Set tasks -
A. In the passage about Louis Armstrong's final recordings, who watched from the control room alongside John Barry while Armstrong sang?
B. The passage about Louis Armstrong's final recordings lists what his birth came before. Name each of those things.

Supplied passage -

In the winter of 1969, desperately ill and still mourning the loss of his long-time manager and confidante Joe Glazer in June, Louis Armstrong stepped in front of a microphone in New York City. It would take another year, and the denouement of On Her Majesty’s Secret Service, before cinemagoers could grasp the irony of the words on the lyric sheet, but Satchmo got them straight away.
As their writer Hal David watched on from the control room with James Bond composer John Barry, Armstrong sang: “We have all the time in the world. Time enough for life to unfold all the precious things love has in store.”
Barry explained: “I wanted the irony of an old man singing about having all the time in the world. I could think of no one else but Louis Armstrong.
“He was just the sweetest guy. He couldn’t record too much because of his health, but he gave us everything he had.”
The recording was one of the final precious things Louis Armstrong would share with the world after decades of delivering joy. He was born on August 4, 1901 – before Ian Fleming, before motion picture sound, before the word “jazz” was used in a musical context – in circumstances that were far from joyful. He grew up in New Orleans in what was effectively a single-parent household, where there was often not enough to eat.

Stored data entries
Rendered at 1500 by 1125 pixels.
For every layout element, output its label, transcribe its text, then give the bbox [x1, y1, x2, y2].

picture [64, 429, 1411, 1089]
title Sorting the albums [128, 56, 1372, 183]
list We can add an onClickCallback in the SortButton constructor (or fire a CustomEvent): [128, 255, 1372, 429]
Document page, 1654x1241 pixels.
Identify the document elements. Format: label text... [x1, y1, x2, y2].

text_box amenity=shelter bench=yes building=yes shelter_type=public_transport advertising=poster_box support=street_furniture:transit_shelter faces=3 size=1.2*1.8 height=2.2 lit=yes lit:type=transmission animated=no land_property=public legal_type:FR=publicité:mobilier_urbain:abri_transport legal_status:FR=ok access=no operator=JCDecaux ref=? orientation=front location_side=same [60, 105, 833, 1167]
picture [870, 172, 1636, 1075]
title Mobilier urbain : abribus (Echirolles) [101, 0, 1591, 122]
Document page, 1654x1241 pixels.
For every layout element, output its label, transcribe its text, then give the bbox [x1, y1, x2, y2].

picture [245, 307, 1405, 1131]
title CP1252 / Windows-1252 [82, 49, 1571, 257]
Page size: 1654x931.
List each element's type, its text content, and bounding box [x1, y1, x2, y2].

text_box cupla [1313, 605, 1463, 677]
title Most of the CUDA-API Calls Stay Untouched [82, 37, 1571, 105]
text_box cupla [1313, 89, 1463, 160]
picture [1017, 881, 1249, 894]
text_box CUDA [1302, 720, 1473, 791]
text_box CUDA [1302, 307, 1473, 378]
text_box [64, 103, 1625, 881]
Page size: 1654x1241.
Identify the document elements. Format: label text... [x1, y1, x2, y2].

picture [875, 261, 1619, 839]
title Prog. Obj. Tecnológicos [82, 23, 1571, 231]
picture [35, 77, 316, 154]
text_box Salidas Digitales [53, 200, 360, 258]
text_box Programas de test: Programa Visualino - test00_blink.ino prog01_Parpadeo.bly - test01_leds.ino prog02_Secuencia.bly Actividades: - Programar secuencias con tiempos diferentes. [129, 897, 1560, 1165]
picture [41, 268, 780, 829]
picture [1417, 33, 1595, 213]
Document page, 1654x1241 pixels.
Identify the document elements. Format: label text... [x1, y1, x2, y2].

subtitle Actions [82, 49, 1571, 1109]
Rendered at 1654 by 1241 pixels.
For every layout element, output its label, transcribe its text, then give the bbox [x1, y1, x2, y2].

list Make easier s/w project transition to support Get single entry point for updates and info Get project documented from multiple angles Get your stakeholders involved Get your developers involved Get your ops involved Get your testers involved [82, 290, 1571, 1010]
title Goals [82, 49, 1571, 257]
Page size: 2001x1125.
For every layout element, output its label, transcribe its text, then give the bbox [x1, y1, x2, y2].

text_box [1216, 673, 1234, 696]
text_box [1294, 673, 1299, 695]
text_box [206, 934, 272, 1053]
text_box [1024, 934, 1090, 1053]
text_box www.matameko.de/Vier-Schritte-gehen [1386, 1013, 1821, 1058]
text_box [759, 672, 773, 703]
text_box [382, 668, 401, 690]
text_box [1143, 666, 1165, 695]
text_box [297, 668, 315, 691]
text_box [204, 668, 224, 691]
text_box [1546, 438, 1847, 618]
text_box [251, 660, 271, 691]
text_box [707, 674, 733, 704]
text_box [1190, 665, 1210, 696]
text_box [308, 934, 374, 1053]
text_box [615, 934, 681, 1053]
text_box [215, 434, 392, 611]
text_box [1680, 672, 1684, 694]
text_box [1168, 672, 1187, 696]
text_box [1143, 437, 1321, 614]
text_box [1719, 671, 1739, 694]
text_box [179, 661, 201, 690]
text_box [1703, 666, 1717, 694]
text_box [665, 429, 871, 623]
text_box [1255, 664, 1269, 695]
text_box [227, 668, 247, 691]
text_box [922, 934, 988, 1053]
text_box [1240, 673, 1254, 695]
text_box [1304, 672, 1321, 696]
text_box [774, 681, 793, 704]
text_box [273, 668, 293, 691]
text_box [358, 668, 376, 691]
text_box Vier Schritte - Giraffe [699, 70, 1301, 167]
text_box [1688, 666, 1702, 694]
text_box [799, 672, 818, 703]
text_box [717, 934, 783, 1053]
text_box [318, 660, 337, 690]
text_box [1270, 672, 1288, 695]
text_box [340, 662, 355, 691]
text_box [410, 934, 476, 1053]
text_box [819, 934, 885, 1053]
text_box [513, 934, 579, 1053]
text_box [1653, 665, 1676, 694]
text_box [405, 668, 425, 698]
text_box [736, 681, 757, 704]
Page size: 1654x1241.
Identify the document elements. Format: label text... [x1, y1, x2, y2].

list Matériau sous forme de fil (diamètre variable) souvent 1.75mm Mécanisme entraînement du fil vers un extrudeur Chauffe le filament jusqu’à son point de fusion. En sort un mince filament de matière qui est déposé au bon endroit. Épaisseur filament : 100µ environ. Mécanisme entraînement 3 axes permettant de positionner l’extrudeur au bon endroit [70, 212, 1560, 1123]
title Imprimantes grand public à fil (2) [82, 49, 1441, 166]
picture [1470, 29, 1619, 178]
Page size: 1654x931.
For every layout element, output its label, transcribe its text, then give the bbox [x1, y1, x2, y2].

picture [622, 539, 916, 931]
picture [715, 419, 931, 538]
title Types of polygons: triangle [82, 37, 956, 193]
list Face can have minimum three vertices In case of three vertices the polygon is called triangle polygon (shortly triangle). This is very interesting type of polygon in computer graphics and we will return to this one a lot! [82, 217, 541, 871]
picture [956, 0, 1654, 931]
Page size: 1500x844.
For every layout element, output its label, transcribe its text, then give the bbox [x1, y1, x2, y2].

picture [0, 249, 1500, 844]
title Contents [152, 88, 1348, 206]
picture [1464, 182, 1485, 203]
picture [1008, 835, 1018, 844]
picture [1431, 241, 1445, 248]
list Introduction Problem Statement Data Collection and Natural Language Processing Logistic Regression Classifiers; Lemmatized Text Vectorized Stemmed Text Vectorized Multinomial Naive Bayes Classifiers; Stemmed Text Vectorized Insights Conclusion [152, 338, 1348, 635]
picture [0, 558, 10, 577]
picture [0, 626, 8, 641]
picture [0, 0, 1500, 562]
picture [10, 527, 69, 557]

Answers to the exercises -
A. Hal David, the writer of the song's words.

B. Ian Fleming; motion picture sound; the word "jazz" being used in a musical context